WHAT IS BEING ASKED -> Reproduce the following lines exactly, keeping every one in its original order.

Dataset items

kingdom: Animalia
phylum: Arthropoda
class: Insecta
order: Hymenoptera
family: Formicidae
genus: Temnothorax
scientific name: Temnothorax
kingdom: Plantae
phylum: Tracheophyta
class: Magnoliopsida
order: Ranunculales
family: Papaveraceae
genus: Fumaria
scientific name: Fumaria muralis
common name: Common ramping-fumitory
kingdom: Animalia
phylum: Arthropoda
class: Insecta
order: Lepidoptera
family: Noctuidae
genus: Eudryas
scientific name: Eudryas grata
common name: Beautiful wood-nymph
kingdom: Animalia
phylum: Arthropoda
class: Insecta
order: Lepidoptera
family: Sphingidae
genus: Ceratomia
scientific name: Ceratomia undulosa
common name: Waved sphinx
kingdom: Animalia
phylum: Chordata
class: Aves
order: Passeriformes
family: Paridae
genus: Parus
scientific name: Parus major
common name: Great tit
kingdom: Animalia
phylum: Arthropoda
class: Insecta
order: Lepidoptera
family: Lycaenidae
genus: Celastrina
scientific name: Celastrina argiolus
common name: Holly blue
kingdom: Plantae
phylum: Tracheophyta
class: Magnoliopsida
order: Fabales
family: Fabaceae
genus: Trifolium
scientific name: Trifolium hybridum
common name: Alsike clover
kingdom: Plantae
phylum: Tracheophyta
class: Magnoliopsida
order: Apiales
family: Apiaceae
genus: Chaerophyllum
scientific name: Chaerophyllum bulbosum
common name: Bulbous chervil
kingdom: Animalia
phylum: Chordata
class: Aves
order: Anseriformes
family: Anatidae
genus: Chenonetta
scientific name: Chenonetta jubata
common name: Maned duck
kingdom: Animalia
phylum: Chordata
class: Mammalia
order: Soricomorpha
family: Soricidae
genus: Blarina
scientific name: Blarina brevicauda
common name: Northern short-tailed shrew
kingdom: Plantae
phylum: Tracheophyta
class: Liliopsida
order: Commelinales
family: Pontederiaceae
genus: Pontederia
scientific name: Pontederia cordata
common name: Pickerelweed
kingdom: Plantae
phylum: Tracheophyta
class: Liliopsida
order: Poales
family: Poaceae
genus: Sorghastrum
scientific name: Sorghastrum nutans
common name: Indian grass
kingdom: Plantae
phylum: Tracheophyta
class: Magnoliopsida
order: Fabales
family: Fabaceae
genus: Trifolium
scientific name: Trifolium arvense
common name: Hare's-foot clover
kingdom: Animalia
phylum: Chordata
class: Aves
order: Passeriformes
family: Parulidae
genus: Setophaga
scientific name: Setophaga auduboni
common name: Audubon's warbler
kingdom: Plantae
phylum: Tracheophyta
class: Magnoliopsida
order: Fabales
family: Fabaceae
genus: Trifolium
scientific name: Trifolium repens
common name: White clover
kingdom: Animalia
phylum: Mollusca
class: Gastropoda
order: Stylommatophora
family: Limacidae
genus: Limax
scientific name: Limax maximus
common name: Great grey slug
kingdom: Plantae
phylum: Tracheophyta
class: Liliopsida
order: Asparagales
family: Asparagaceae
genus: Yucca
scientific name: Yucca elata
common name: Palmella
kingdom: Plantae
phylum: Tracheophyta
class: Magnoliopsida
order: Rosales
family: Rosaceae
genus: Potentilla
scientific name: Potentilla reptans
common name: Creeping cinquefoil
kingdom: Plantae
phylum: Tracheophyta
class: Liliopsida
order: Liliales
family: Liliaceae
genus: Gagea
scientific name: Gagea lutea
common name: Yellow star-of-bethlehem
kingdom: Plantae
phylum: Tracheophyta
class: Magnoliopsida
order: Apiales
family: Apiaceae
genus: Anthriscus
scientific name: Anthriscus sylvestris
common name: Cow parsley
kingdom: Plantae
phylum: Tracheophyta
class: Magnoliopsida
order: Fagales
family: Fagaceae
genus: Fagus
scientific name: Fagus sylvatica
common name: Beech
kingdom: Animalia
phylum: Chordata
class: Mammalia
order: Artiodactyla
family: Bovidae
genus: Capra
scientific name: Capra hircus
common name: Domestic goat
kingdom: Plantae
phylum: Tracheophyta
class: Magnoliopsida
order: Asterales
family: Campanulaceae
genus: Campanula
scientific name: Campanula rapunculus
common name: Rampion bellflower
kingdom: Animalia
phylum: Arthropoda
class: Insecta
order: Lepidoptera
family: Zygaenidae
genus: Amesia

REPLY ->
kingdom: Animalia
phylum: Arthropoda
class: Insecta
order: Hymenoptera
family: Formicidae
genus: Temnothorax
scientific name: Temnothorax
kingdom: Plantae
phylum: Tracheophyta
class: Magnoliopsida
order: Ranunculales
family: Papaveraceae
genus: Fumaria
scientific name: Fumaria muralis
common name: Common ramping-fumitory
kingdom: Animalia
phylum: Arthropoda
class: Insecta
order: Lepidoptera
family: Noctuidae
genus: Eudryas
scientific name: Eudryas grata
common name: Beautiful wood-nymph
kingdom: Animalia
phylum: Arthropoda
class: Insecta
order: Lepidoptera
family: Sphingidae
genus: Ceratomia
scientific name: Ceratomia undulosa
common name: Waved sphinx
kingdom: Animalia
phylum: Chordata
class: Aves
order: Passeriformes
family: Paridae
genus: Parus
scientific name: Parus major
common name: Great tit
kingdom: Animalia
phylum: Arthropoda
class: Insecta
order: Lepidoptera
family: Lycaenidae
genus: Celastrina
scientific name: Celastrina argiolus
common name: Holly blue
kingdom: Plantae
phylum: Tracheophyta
class: Magnoliopsida
order: Fabales
family: Fabaceae
genus: Trifolium
scientific name: Trifolium hybridum
common name: Alsike clover
kingdom: Plantae
phylum: Tracheophyta
class: Magnoliopsida
order: Apiales
family: Apiaceae
genus: Chaerophyllum
scientific name: Chaerophyllum bulbosum
common name: Bulbous chervil
kingdom: Animalia
phylum: Chordata
class: Aves
order: Anseriformes
family: Anatidae
genus: Chenonetta
scientific name: Chenonetta jubata
common name: Maned duck
kingdom: Animalia
phylum: Chordata
class: Mammalia
order: Soricomorpha
family: Soricidae
genus: Blarina
scientific name: Blarina brevicauda
common name: Northern short-tailed shrew
kingdom: Plantae
phylum: Tracheophyta
class: Liliopsida
order: Commelinales
family: Pontederiaceae
genus: Pontederia
scientific name: Pontederia cordata
common name: Pickerelweed
kingdom: Plantae
phylum: Tracheophyta
class: Liliopsida
order: Poales
family: Poaceae
genus: Sorghastrum
scientific name: Sorghastrum nutans
common name: Indian grass
kingdom: Plantae
phylum: Tracheophyta
class: Magnoliopsida
order: Fabales
family: Fabaceae
genus: Trifolium
scientific name: Trifolium arvense
common name: Hare's-foot clover
kingdom: Animalia
phylum: Chordata
class: Aves
order: Passeriformes
family: Parulidae
genus: Setophaga
scientific name: Setophaga auduboni
common name: Audubon's warbler
kingdom: Plantae
phylum: Tracheophyta
class: Magnoliopsida
order: Fabales
family: Fabaceae
genus: Trifolium
scientific name: Trifolium repens
common name: White clover
kingdom: Animalia
phylum: Mollusca
class: Gastropoda
order: Stylommatophora
family: Limacidae
genus: Limax
scientific name: Limax maximus
common name: Great grey slug
kingdom: Plantae
phylum: Tracheophyta
class: Liliopsida
order: Asparagales
family: Asparagaceae
genus: Yucca
scientific name: Yucca elata
common name: Palmella
kingdom: Plantae
phylum: Tracheophyta
class: Magnoliopsida
order: Rosales
family: Rosaceae
genus: Potentilla
scientific name: Potentilla reptans
common name: Creeping cinquefoil
kingdom: Plantae
phylum: Tracheophyta
class: Liliopsida
order: Liliales
family: Liliaceae
genus: Gagea
scientific name: Gagea lutea
common name: Yellow star-of-bethlehem
kingdom: Plantae
phylum: Tracheophyta
class: Magnoliopsida
order: Apiales
family: Apiaceae
genus: Anthriscus
scientific name: Anthriscus sylvestris
common name: Cow parsley
kingdom: Plantae
phylum: Tracheophyta
class: Magnoliopsida
order: Fagales
family: Fagaceae
genus: Fagus
scientific name: Fagus sylvatica
common name: Beech
kingdom: Animalia
phylum: Chordata
class: Mammalia
order: Artiodactyla
family: Bovidae
genus: Capra
scientific name: Capra hircus
common name: Domestic goat
kingdom: Plantae
phylum: Tracheophyta
class: Magnoliopsida
order: Asterales
family: Campanulaceae
genus: Campanula
scientific name: Campanula rapunculus
common name: Rampion bellflower
kingdom: Animalia
phylum: Arthropoda
class: Insecta
order: Lepidoptera
family: Zygaenidae
genus: Amesia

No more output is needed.